General characteristics
- Type: Steamship
- Tonnage: 7,758 GRT
- Installed power: Steam
- Propulsion: Single screw
- Capacity: 264 passengers
- Crew: 107

= Usaramo =

German passenger ship

The Usaramo was the first German passenger ship built after World War I and named after a location in the central highlands of German East Africa (now Tanzania). She had a crew of 107, could carry 264 passengers and was powered by steam turbine. Her building number was 389 and her home port was Hamburg. Her sister ships were the Ussukuma of the Deutsche Ost-Afrika Linie and the Wangoni of the Woermann-Linie.

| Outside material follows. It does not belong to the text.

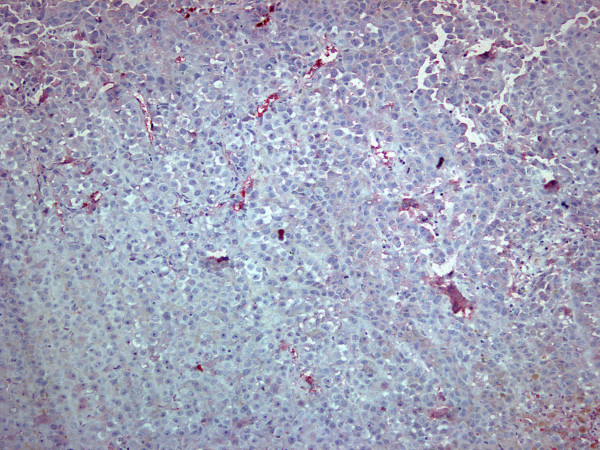
Immunohistochemical staining for bFGF in group I (control): Microvessels are represented by red clusters, which stand out sharply from other tissues.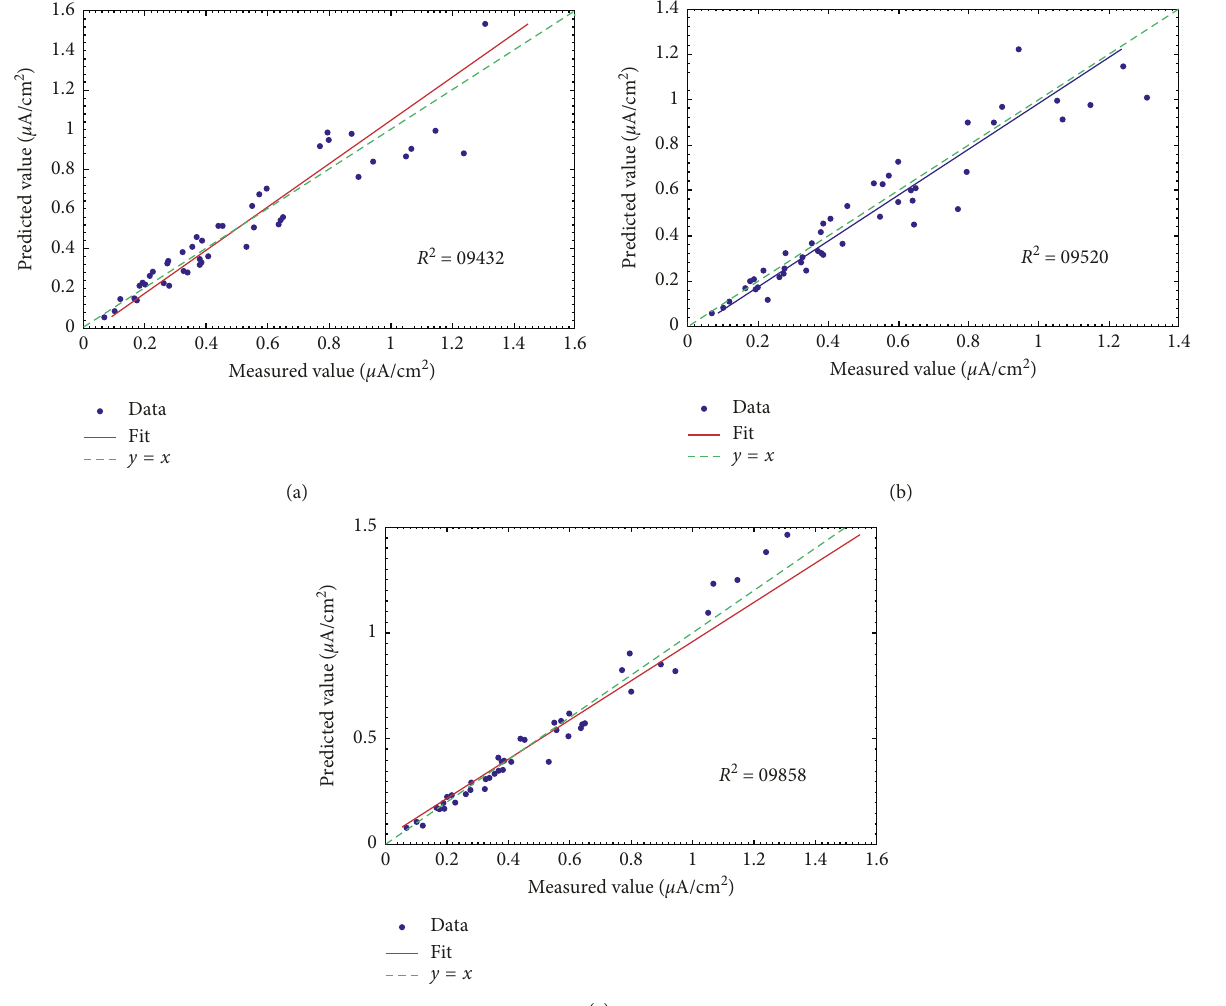
Figure 12: Regression lines between measured values and predicted values of three algorithms. (a) BPNN model; (b) PSO-NN model; (c) QPSO-NN model.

She was launched in 1920 at the Hamburg shipyard of Blohm + Voss and entered service with the Deutsche Ost-Afrika Linie the following year. On 6 August 1936, 18 days after the start of the Spanish Civil War, the Usaramo arrived at Cádiz on a secret mission, with a load of 16 aircraft, including a single Ju 87 A-0 (the V4 prototype) with allocated serial number 29-1 that was assigned to the VJ/88, the experimental Staffel of the Condor Legion's fighter wing; along with 30 antiaircraft guns, ammunition and supplies that were hurriedly carried by train to Seville.

In 1938, Austrian author Franziska Tausig acquired two tickets for the Usaramo, a ship that was supposed to be scrapped in Japan, which transported Jews to Shanghai on the way.

In October 1940, she was requisitioned by Nazi Germany's Kriegsmarine and apparently used as an accommodation ship. On 10 December 1940 the ship was bombed and sunk at Bordeaux, was refloated but sunk again on 25 August 1944 during an airstrike in the Gironde estuary. The ship was lifted and scrapped after the end of the war.